また、物流業界は配達員の高齢化や通販市場の急成長や拡大のため、仕事量が増える一方でドライバー不足が続いています。
このようなことから、運送会社の業務委託は需要が高まり、この先も仕事がなくなる可能性は極めて低いといえるでしょう。
運送会社の業務委託・開業準備
運送会社の業務委託として開業するためには準備が必要です。
それでは、準備の流れをみていきましょう。
1, 軽貨物車両と駐車場
業務委託のドライバーになるには、運送に使用する軽トラックまたは、軽バンなどを用意する必要があります。車両準備には、新車・中古車・リースでも構いません。
車両の準備と同時進行で、届出に必要な駐車場の準備もしましょう。
駐車場は、営業所または休憩・睡眠施設として使う自宅などから半径2キロメートル以内であることが条件です。
2, 軽貸物運送業の開業届け
次に、軽貸物運送業の開業届けと一緒に必要な書類を提出します。
必要書類とは、貨物軽自動車運送事業経営届出書・事業用自動車等連絡書・運賃料金設定届出書・運賃料金表・車検証のコピーがあり、運輸支局へ提出します。
車検証のコピー以外は、運輸支局の窓口やWebサイトからダウンロード可能です。
ただし、業務委託を結ぶ運送会社によっては、代行してくれるケースもあるでしょう。
3, 営業用の黒ナンバー取得
必要書類を提出後、運輸支局から事業用自動車等連絡書を受け取ります。
そのあと、事業用自動車等連絡書と使用中の黄色ナンバープレート・車検証コピーを、軽自動車検査協会へ提出します。
手続きが終わると、軽自動車検査協会から黒地のナンバープレートが交付されるため、営業用の軽貨物車両に取り付けましょう。
4, 保険に加入
開業には、自賠責保険だけではなく、任意保険への加入をする必要があります。
万が一の事故による損害賠償に備えるため、対人賠償保険・対物賠償保険・車両保険の加入が必要です。

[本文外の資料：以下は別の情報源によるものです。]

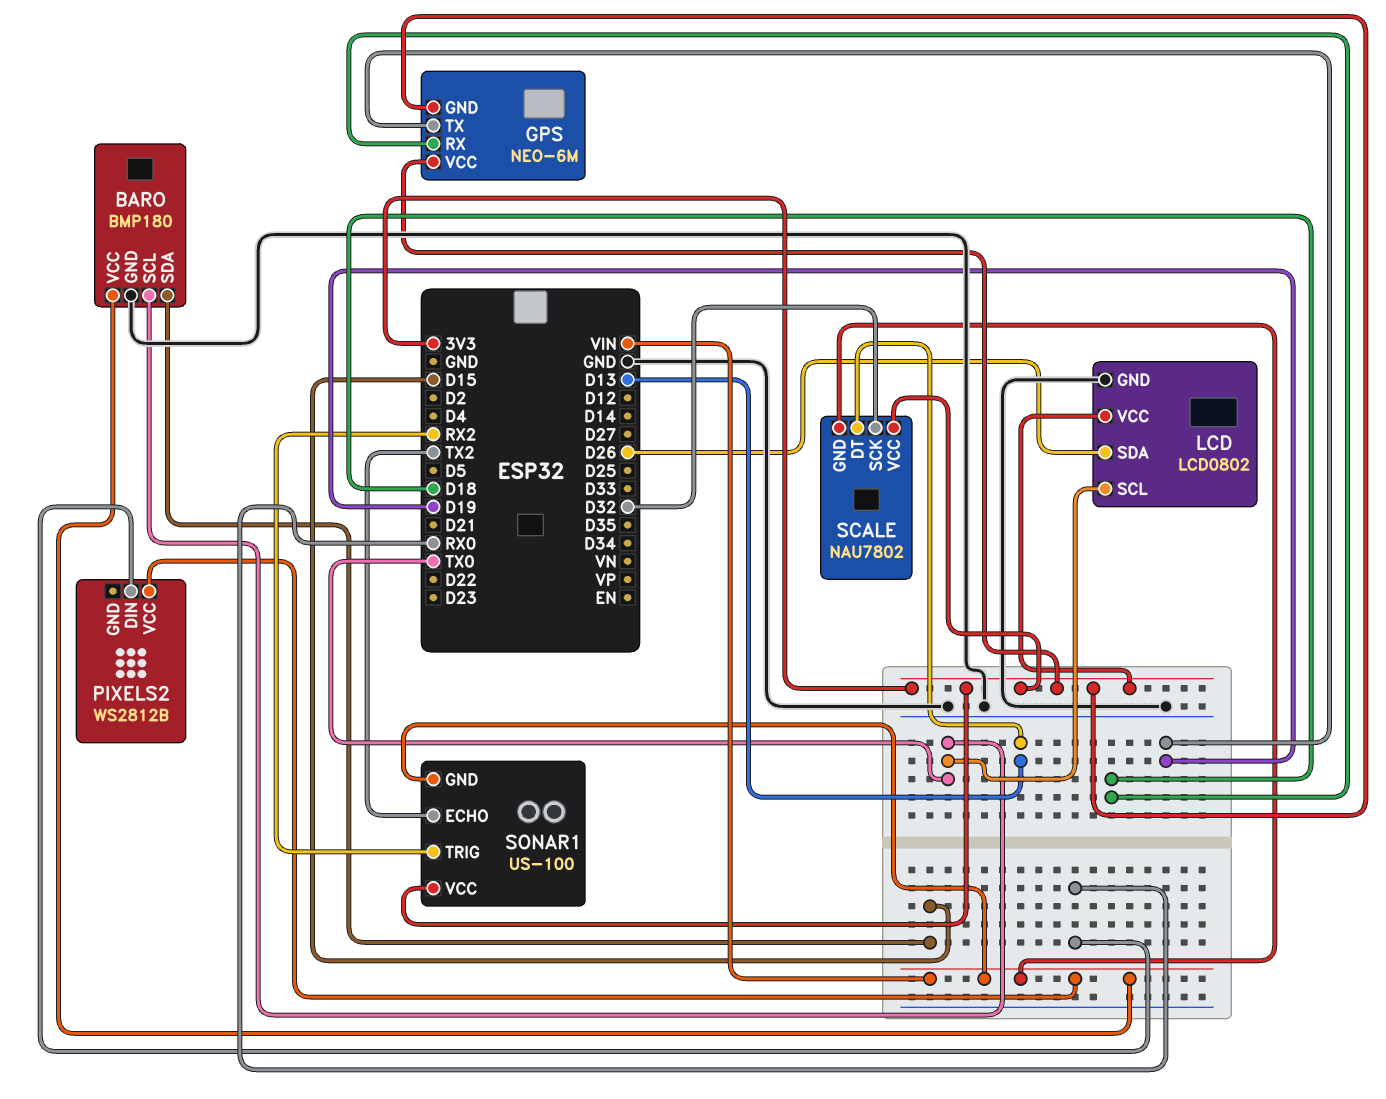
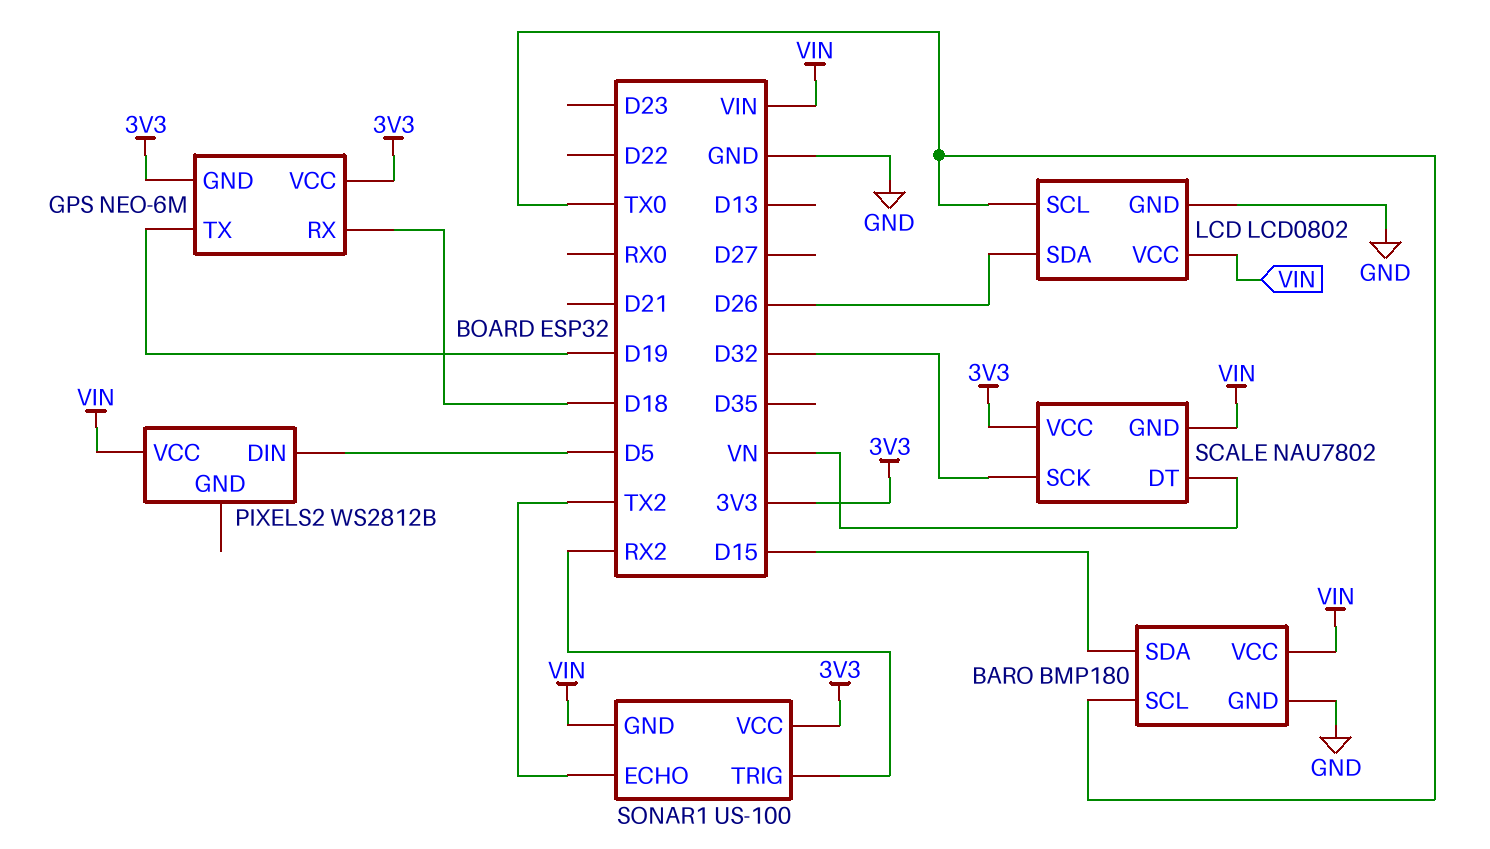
LCD pin VCC: 3V3 -> VIN
PIXELS2 pin DIN: RX0 -> D5
SCALE pin DT: D13 -> VN

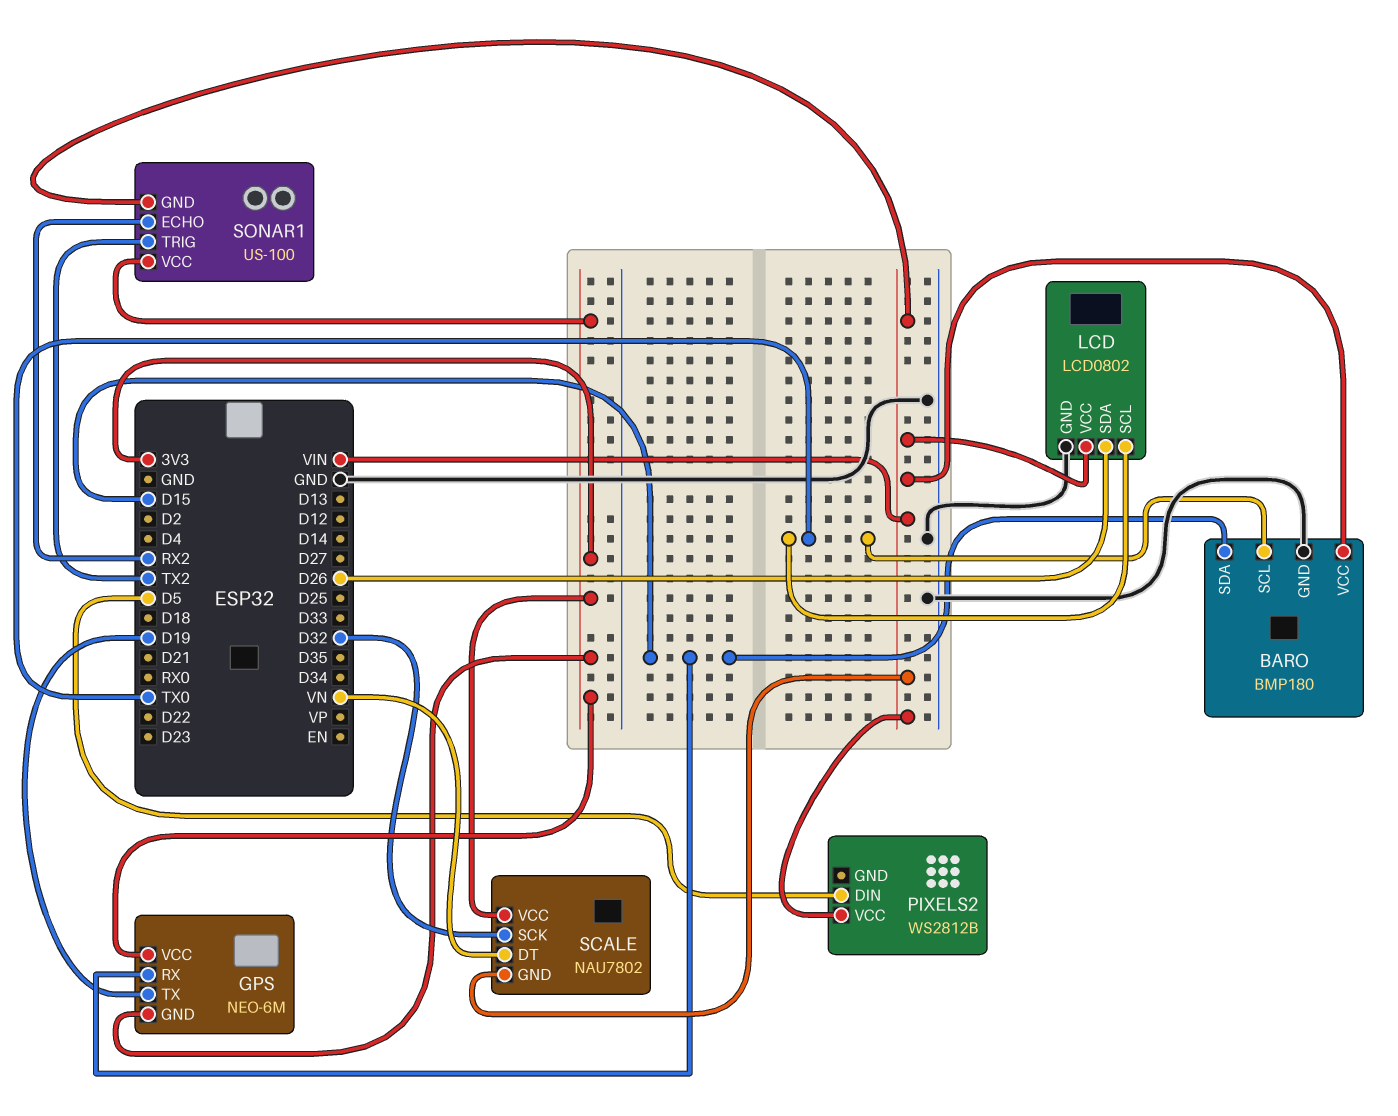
GPS pin RX: D18 -> D15
SONAR1 pin ECHO: TX2 -> RX2
SONAR1 pin TRIG: RX2 -> TX2

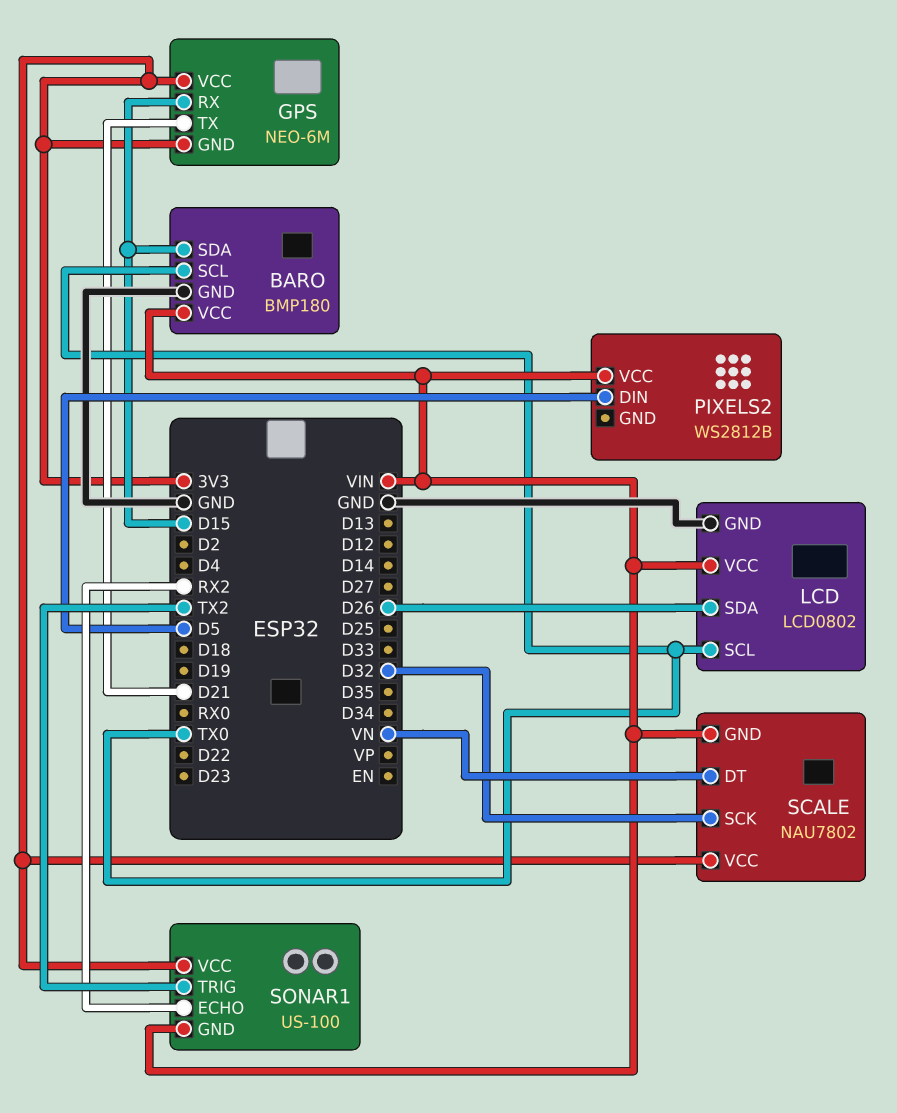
GPS pin TX: D19 -> D21

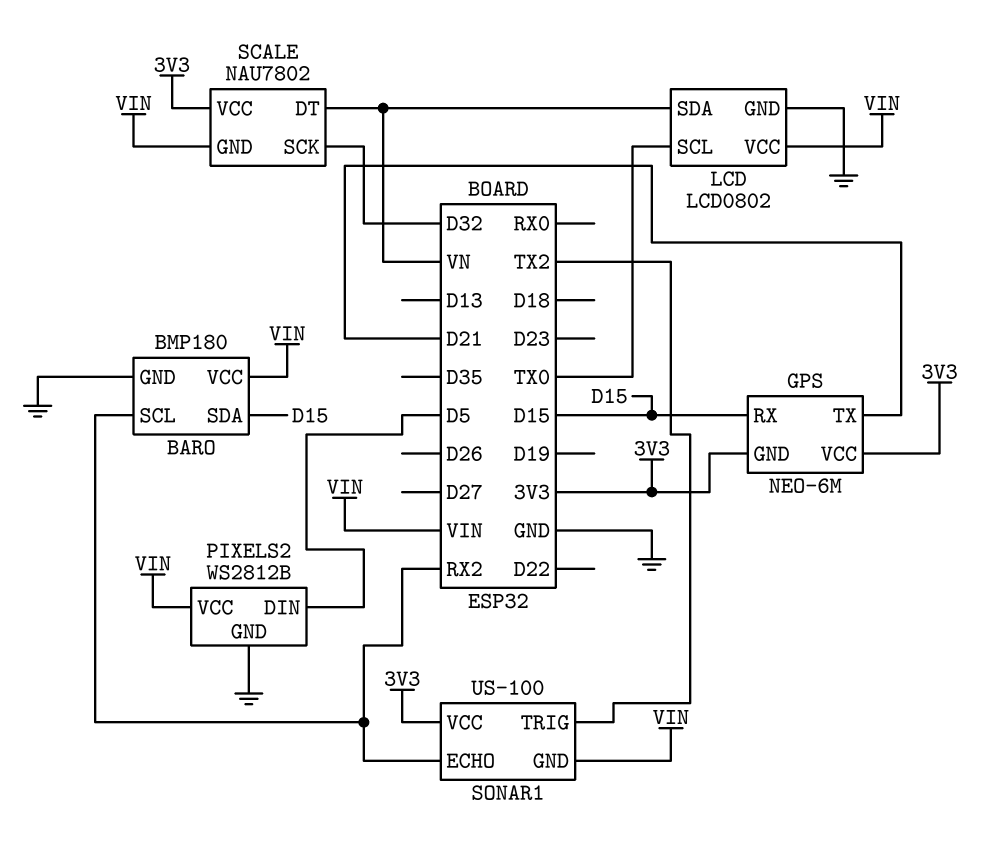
BARO pin SCL: TX0 -> RX2
LCD pin SDA: D26 -> VN
PIXELS2 pin GND: none -> GND

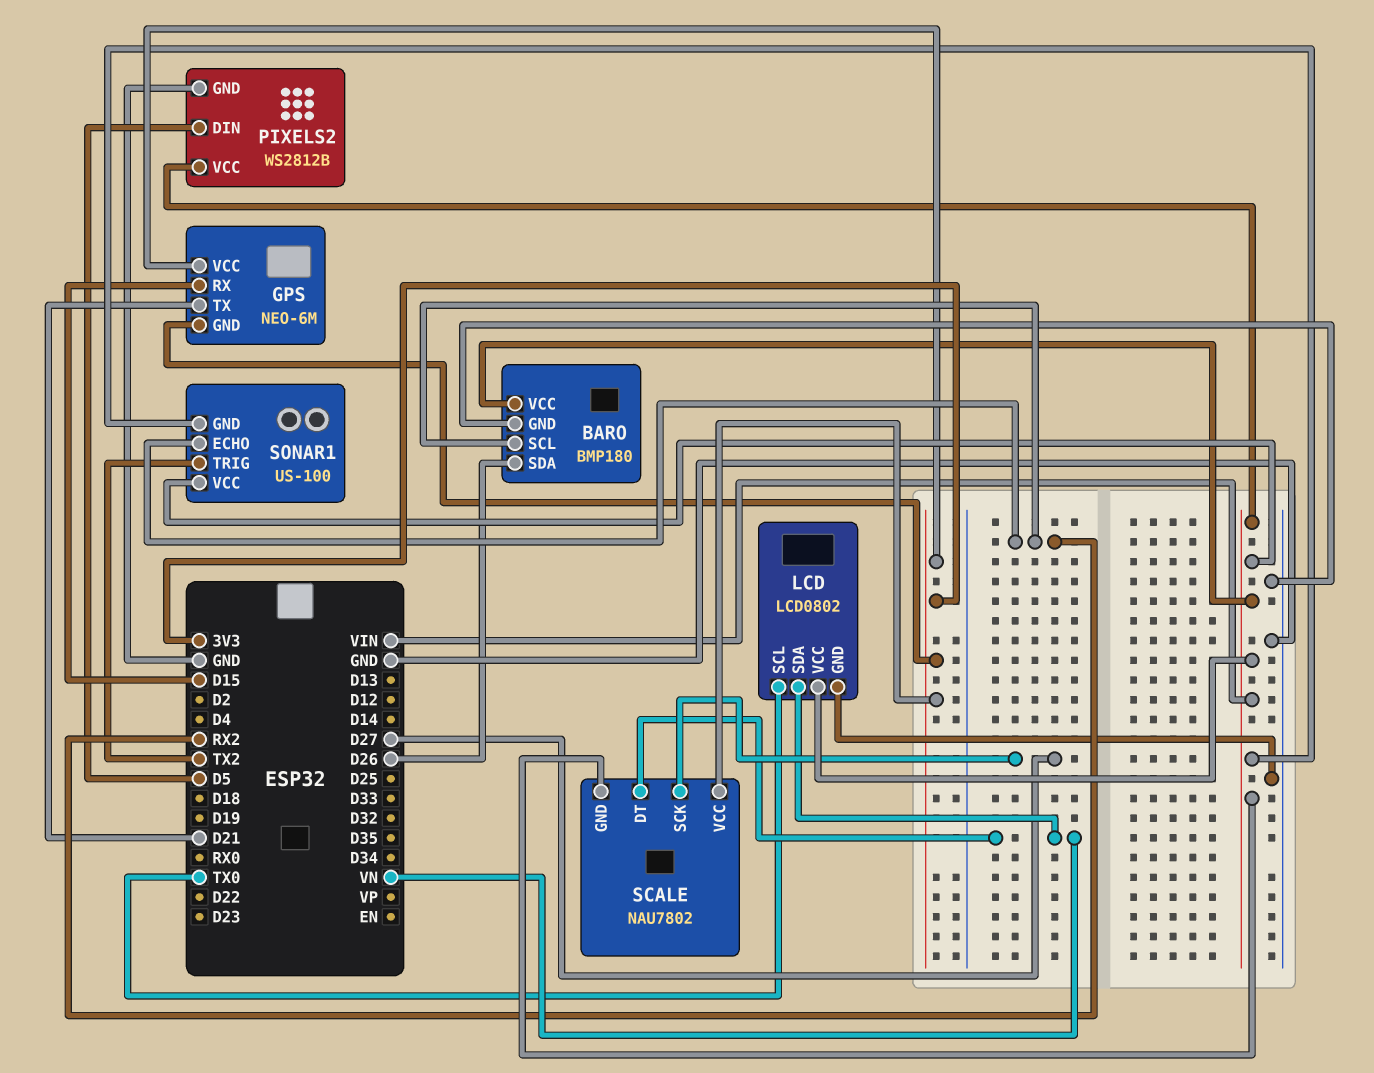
BARO pin SDA: D15 -> D26
SCALE pin SCK: D32 -> D27
SONAR1 pin VCC: 3V3 -> VIN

そのほか、預かった荷物を損傷した場合に、所有者に対する損害賠償を補償できる貨物保険への加入も推奨されています。
運送会社によっては、貨物保険への加入が業務委託の条件となる場合も大いにあるでしょう。
仕事で車を使用することは、乗用車よりも自動車保険の重要性が高いです。
5, 個人事業主の開業届け
最後に、開業日から1ヶ月以内に所轄の税務署へ個人事業主の開業届けとして青色申告の手続きを行います。
青色申告は、経費を計上し節税効果につながるため大切な手続きです。車の燃料代も乗用車と比べて大きな支出となるため、届出を出しましょう。
まとめ
今回は、運送会社の業務委託について詳しく解説しました。
業務委託ドライバーにはメリットとデメリットがあります。
自分に合った働き方をするためには、メリットとデメリットを理解したうえで決める必要があるでしょう。
また、業務委託をする運送会社によっても条件や仕事の量が違うため、しっかりと見極めることが大切です。